*TASK MATERIAL:*

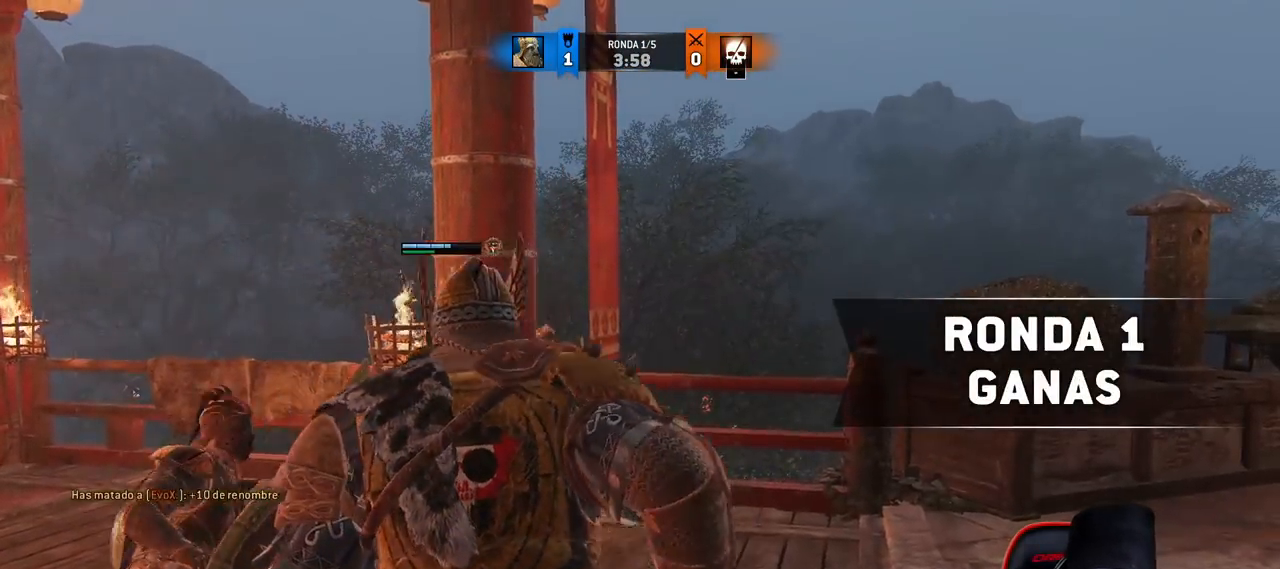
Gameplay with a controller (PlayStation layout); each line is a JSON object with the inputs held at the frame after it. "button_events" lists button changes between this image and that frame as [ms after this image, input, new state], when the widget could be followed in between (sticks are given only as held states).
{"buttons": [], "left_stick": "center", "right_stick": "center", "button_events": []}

==

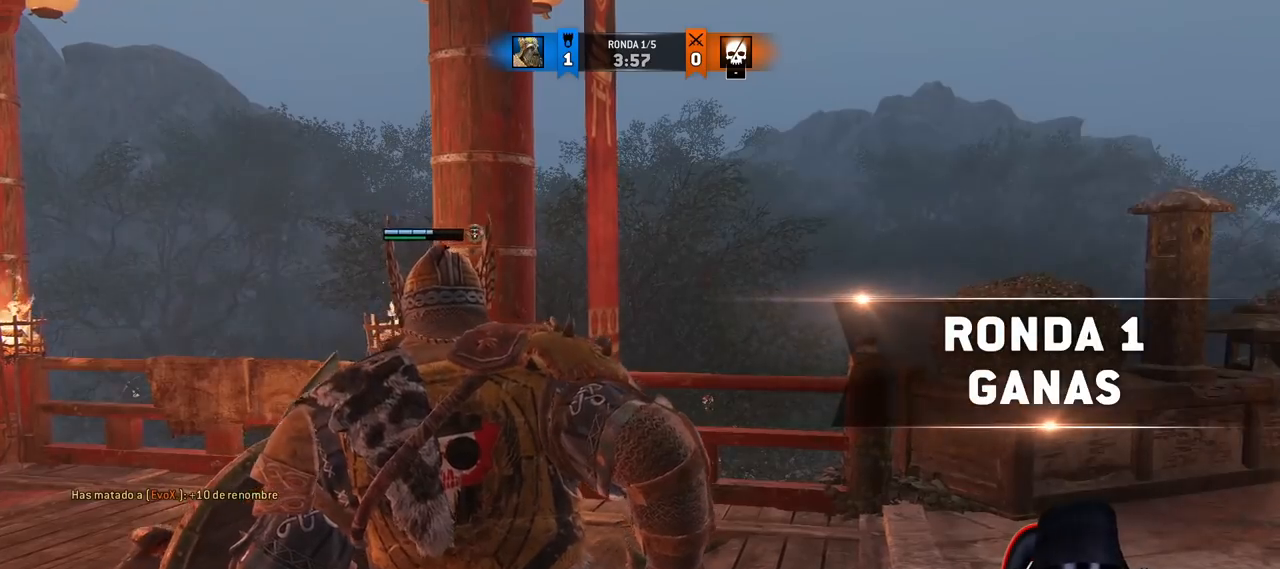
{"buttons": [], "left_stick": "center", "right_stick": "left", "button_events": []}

*TASK PROMPT:* A single number is the answer: the count of lines in the material above that contain "center".

*EXERCISE RESPONSE:* 2